▶ **WHAT YOU SHOULD DO**:
Only certain lines below are wanted: those starting at the line containing "M795,1126L817,1054" and ending at the line containing "1468,1040C1474,1041 1478,1039 1483,1036L1514,930", both included, each retyped exactly.

Collected data

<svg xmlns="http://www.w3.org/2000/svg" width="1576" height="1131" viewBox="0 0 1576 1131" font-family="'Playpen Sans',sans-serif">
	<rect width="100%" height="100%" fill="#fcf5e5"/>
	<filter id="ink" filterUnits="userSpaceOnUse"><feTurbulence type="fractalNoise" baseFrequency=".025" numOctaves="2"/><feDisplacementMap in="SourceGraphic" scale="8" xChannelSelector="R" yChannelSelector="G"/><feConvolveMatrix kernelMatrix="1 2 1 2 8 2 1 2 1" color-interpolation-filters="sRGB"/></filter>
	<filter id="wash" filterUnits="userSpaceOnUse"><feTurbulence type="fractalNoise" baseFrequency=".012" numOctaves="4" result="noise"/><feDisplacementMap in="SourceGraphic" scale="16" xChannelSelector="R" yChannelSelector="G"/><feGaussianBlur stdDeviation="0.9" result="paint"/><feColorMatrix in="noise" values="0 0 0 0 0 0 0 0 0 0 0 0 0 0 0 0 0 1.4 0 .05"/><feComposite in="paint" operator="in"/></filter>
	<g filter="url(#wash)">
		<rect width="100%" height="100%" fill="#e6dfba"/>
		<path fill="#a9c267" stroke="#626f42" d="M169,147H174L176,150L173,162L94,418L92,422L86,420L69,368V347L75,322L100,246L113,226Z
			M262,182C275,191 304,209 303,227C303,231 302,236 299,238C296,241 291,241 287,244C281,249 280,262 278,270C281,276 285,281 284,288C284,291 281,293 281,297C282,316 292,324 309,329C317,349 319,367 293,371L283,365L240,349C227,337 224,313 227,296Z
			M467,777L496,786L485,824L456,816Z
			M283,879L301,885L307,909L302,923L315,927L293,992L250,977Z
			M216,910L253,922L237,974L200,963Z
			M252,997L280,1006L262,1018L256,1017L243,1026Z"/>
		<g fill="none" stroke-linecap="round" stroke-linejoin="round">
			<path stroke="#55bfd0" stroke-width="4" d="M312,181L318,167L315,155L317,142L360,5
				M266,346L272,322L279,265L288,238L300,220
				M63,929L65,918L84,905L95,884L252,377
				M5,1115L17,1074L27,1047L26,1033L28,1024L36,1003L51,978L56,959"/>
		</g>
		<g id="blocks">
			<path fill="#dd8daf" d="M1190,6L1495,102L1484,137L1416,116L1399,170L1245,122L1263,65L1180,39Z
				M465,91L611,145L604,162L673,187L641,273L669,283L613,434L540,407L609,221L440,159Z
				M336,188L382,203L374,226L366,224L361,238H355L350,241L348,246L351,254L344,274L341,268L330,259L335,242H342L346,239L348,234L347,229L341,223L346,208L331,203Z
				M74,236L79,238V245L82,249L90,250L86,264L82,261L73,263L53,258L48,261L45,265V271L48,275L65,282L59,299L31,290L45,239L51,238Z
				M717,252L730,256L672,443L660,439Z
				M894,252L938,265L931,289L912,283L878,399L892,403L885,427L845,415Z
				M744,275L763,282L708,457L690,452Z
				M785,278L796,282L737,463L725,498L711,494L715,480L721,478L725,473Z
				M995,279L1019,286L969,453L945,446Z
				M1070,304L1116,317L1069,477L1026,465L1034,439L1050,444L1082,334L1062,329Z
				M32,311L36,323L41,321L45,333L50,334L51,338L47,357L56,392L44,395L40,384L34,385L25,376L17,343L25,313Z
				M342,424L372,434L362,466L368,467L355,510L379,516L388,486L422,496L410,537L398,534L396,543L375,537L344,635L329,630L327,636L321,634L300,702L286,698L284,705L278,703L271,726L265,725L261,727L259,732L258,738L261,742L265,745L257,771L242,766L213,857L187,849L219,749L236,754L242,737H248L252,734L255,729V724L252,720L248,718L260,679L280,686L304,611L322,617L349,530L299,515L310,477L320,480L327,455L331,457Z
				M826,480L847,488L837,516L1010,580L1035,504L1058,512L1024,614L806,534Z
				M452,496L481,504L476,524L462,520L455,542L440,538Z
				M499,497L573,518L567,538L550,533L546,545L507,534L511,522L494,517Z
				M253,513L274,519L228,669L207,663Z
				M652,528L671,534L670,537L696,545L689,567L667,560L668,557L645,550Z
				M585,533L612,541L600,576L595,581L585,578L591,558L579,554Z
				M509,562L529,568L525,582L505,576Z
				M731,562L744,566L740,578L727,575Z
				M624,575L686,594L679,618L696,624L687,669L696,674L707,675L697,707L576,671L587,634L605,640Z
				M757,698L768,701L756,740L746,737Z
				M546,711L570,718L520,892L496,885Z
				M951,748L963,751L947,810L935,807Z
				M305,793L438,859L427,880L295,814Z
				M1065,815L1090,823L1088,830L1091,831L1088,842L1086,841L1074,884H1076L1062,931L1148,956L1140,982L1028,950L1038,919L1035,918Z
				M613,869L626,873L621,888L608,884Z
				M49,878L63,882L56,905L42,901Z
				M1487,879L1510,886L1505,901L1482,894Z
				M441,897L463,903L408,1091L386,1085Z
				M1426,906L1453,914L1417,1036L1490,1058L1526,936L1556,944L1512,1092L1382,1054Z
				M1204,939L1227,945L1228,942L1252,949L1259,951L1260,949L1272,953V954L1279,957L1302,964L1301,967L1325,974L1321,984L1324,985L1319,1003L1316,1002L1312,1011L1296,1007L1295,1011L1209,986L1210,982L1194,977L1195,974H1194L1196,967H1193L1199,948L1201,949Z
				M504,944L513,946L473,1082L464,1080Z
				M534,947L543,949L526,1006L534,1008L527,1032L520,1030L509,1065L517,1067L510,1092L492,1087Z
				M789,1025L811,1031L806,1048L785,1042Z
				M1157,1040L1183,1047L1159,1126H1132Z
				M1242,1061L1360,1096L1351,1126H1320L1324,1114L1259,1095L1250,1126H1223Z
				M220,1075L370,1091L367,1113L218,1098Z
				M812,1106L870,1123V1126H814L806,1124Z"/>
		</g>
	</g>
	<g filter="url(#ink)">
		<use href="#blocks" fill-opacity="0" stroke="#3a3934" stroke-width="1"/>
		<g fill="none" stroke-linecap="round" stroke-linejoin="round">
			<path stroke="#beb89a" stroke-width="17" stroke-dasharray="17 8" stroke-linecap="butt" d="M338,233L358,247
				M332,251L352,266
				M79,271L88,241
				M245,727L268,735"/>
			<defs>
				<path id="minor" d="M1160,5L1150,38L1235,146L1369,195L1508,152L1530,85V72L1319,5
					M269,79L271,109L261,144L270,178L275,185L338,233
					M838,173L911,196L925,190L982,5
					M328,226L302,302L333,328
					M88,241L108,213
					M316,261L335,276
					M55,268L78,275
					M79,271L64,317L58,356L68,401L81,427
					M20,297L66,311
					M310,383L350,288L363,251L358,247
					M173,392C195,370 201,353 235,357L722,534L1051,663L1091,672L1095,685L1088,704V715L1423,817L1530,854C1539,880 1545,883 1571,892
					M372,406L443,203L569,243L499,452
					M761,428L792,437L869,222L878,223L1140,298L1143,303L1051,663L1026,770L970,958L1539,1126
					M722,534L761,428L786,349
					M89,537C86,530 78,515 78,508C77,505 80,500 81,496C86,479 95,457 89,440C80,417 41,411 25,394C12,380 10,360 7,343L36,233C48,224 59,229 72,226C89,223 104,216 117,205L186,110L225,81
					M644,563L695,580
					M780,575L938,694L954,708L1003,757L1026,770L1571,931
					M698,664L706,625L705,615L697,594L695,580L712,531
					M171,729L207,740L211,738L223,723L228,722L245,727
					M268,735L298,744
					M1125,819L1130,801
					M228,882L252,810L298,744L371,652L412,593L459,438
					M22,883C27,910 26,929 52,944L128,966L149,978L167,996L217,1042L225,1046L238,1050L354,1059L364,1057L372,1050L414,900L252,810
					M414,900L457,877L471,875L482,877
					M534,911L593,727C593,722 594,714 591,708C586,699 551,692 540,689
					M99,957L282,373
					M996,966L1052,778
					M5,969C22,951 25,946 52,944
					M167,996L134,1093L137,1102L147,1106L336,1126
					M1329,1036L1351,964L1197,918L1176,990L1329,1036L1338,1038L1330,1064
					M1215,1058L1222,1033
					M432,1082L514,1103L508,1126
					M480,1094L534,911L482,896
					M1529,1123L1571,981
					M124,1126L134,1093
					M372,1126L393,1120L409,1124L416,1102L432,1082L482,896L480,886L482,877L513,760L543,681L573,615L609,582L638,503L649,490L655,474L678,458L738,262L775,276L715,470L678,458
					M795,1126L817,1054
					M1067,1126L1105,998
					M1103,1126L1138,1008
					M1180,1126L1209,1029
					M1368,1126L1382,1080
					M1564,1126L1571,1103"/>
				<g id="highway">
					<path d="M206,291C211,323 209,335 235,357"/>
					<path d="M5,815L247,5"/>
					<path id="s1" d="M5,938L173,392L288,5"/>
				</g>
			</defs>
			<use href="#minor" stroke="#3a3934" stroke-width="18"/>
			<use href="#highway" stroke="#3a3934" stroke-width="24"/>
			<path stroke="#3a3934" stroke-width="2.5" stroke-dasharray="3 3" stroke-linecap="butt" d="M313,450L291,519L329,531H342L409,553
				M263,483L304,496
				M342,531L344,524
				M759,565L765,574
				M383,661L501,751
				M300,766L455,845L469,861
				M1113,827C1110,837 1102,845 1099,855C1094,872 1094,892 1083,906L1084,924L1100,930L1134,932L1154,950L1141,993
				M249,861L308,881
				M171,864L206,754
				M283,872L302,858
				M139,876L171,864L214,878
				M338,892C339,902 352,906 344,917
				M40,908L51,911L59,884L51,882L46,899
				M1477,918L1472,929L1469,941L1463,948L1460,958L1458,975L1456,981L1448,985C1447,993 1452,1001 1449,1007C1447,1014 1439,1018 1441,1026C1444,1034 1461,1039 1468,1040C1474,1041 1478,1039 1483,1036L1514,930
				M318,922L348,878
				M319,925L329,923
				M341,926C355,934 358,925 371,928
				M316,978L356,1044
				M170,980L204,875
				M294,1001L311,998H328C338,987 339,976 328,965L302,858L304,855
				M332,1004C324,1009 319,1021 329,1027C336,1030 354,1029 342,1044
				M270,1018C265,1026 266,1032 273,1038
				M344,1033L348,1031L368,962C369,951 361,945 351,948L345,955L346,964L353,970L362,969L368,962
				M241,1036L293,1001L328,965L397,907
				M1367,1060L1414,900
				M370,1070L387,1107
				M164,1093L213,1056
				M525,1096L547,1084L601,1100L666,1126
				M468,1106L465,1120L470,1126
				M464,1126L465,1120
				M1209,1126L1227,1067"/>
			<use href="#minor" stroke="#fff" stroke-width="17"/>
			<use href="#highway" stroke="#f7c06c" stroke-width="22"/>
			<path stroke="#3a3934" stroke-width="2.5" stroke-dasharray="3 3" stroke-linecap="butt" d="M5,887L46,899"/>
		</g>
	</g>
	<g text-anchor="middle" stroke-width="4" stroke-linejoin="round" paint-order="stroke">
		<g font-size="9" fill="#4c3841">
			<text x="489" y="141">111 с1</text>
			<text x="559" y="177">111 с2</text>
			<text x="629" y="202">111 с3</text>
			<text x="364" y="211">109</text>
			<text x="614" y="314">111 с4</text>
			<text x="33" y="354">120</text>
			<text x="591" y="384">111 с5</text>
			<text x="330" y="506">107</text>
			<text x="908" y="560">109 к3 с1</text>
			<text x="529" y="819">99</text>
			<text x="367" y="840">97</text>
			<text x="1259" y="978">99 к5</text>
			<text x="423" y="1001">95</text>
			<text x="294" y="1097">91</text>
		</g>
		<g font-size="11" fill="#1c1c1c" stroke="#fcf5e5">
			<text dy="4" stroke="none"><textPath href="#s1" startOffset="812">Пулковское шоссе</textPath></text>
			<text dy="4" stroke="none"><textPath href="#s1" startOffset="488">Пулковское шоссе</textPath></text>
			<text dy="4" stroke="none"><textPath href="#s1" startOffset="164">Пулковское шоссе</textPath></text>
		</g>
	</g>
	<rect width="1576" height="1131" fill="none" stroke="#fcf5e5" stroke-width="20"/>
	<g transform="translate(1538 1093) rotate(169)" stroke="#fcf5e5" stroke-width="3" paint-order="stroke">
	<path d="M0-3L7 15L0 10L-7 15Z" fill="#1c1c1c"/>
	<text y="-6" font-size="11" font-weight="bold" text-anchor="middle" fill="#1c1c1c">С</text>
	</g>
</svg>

▶ **OUTPUT**:
					M795,1126L817,1054
					M1067,1126L1105,998
					M1103,1126L1138,1008
					M1180,1126L1209,1029
					M1368,1126L1382,1080
					M1564,1126L1571,1103"/>
				<g id="highway">
					<path d="M206,291C211,323 209,335 235,357"/>
					<path d="M5,815L247,5"/>
					<path id="s1" d="M5,938L173,392L288,5"/>
				</g>
			</defs>
			<use href="#minor" stroke="#3a3934" stroke-width="18"/>
			<use href="#highway" stroke="#3a3934" stroke-width="24"/>
			<path stroke="#3a3934" stroke-width="2.5" stroke-dasharray="3 3" stroke-linecap="butt" d="M313,450L291,519L329,531H342L409,553
				M263,483L304,496
				M342,531L344,524
				M759,565L765,574
				M383,661L501,751
				M300,766L455,845L469,861
				M1113,827C1110,837 1102,845 1099,855C1094,872 1094,892 1083,906L1084,924L1100,930L1134,932L1154,950L1141,993
				M249,861L308,881
				M171,864L206,754
				M283,872L302,858
				M139,876L171,864L214,878
				M338,892C339,902 352,906 344,917
				M40,908L51,911L59,884L51,882L46,899
				M1477,918L1472,929L1469,941L1463,948L1460,958L1458,975L1456,981L1448,985C1447,993 1452,1001 1449,1007C1447,1014 1439,1018 1441,1026C1444,1034 1461,1039 1468,1040C1474,1041 1478,1039 1483,1036L1514,930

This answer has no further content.